At the end of the project, someone on the project confided in me that at the outset, they thought that we would actually fail - that we would not complete the integration as there was no way to get the required amount of work done in time, with the few people we had at our disposal. And in the end, we had accomplished all of that - and much more, within the limited project budget for my time there. 

And all because we were not smart enough to know what could not be done - the team and I just did what needed to be done. I am so glad they had not shared that negative opinion early on - it would have most likely cast a shadow on the project and they may have been proven right, as a self-fulfilling prophecy.

Summary

If you have nay-sayers on your projects, don't pay them much attention or let them get under your skin - especially if you know you need to get things done "despite" what others say. Odds are, you will figure out a way to do it - either if you are persistent enough, or just plain not "smart" enough to know it can't be done. And look around for some more optimistic and creative people to help you get things done.

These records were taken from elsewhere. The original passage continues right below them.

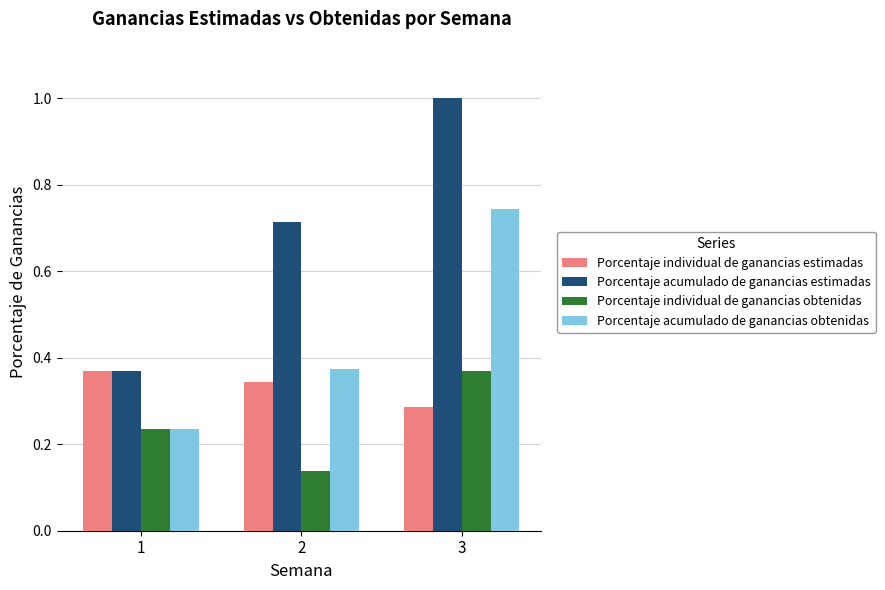

The Porcentaje acumulado de ganancias estimadas series shows 0.6 at 1. True or false?

False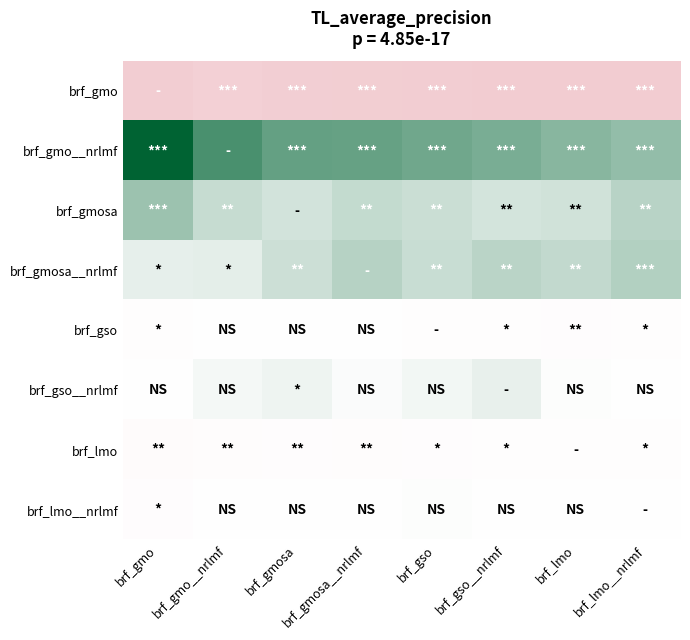

What is the difference between the highest and lowest values at brf_gso?

289.0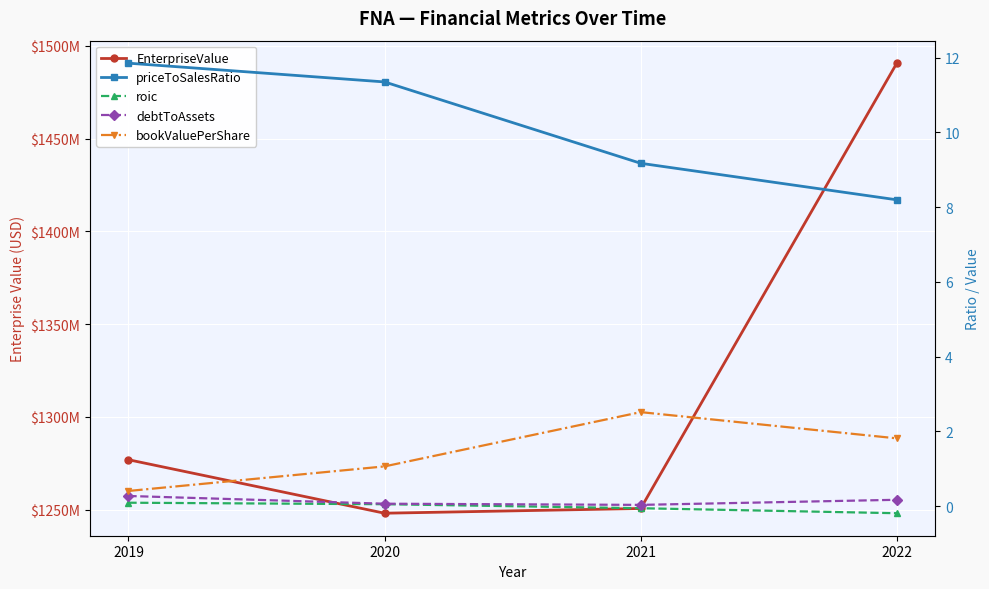

Where is debtToAssets nearest to the value 0?

2021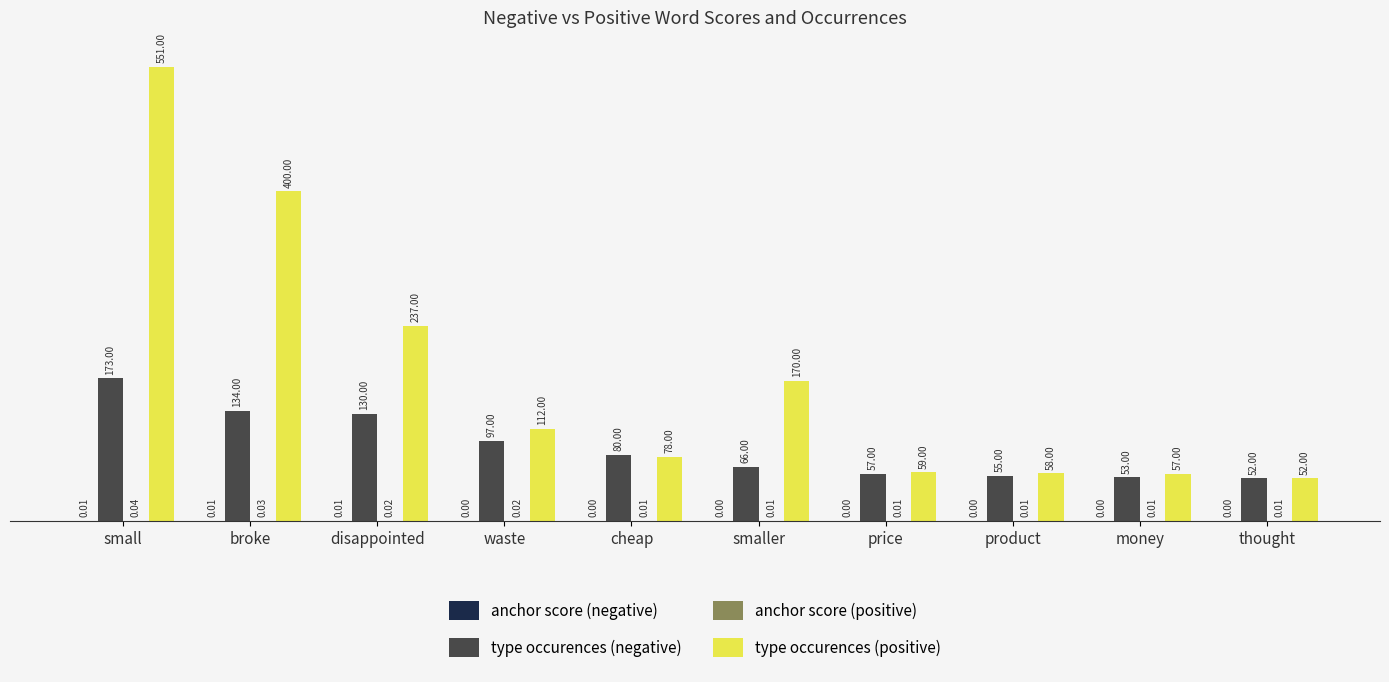

Where does the type occurences (positive) series first go above 112?

small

But back to my colleague, standing lost by the shoreline:

He did manage to backtrack to the main road and continue on down to the ferry terminal - just in time to board the last ferry of the day. But the tale he told helped remind me that people do not all have the same perspective - and often they are not even looking in the same direction!

Perspective affects everything we say and do. I am pretty sure the local probably meant something like "You can't get there from here, if you keep going that direction", but of course, that is not what was said. So communication is pretty important too - in both the things that are said, and remain un-said.

One final note on perspective:

Question: "What is the difference between an Optimist and a Pessimist?"
Answer: "The Optimist thinks this is the best of all possible worlds. The Pessimist is afraid the Optimist is right".

Perspective makes a difference.

Cheers, and good luck with your projects!